→ **PROBLEM TO WORK ON**
Record by record, give the entire listing again exactly.
*** Opening of RECORDED INFORMATION ***
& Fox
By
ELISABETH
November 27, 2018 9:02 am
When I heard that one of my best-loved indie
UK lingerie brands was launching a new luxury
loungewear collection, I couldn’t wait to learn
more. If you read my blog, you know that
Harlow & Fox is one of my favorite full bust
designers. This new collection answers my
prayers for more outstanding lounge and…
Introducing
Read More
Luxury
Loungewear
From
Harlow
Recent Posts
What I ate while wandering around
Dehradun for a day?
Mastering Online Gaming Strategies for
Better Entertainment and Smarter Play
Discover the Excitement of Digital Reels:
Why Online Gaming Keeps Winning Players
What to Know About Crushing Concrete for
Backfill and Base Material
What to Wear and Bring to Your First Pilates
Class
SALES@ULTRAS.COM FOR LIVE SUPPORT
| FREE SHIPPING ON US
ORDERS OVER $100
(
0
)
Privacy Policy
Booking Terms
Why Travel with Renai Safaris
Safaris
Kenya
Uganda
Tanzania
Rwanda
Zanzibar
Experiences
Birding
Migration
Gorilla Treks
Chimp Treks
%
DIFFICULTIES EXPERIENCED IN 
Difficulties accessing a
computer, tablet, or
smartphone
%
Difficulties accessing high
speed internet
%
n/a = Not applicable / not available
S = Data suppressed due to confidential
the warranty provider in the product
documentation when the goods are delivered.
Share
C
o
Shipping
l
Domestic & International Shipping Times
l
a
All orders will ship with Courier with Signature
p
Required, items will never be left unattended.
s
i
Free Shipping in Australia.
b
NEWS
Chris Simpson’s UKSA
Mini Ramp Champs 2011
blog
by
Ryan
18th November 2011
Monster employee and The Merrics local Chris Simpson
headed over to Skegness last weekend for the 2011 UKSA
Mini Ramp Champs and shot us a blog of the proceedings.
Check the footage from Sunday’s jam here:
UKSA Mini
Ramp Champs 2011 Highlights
*** Close of RECORDED INFORMATION ***
→ **RESULT OF THE EXERCISE**
& Fox
By
ELISABETH
November 27, 2018 9:02 am
When I heard that one of my best-loved indie
UK lingerie brands was launching a new luxury
loungewear collection, I couldn’t wait to learn
more. If you read my blog, you know that
Harlow & Fox is one of my favorite full bust
designers. This new collection answers my
prayers for more outstanding lounge and…
Introducing
Read More
Luxury
Loungewear
From
Harlow
Recent Posts
What I ate while wandering around
Dehradun for a day?
Mastering Online Gaming Strategies for
Better Entertainment and Smarter Play
Discover the Excitement of Digital Reels:
Why Online Gaming Keeps Winning Players
What to Know About Crushing Concrete for
Backfill and Base Material
What to Wear and Bring to Your First Pilates
Class
SALES@ULTRAS.COM FOR LIVE SUPPORT
| FREE SHIPPING ON US
ORDERS OVER $100
(
0
)
Privacy Policy
Booking Terms
Why Travel with Renai Safaris
Safaris
Kenya
Uganda
Tanzania
Rwanda
Zanzibar
Experiences
Birding
Migration
Gorilla Treks
Chimp Treks
%
DIFFICULTIES EXPERIENCED IN 
Difficulties accessing a
computer, tablet, or
smartphone
%
Difficulties accessing high
speed internet
%
n/a = Not applicable / not available
S = Data suppressed due to confidential
the warranty provider in the product
documentation when the goods are delivered.
Share
C
o
Shipping
l
Domestic & International Shipping Times
l
a
All orders will ship with Courier with Signature
p
Required, items will never be left unattended.
s
i
Free Shipping in Australia.
b
NEWS
Chris Simpson’s UKSA
Mini Ramp Champs 2011
blog
by
Ryan
18th November 2011
Monster employee and The Merrics local Chris Simpson
headed over to Skegness last weekend for the 2011 UKSA
Mini Ramp Champs and shot us a blog of the proceedings.
Check the footage from Sunday’s jam here:
UKSA Mini
Ramp Champs 2011 Highlights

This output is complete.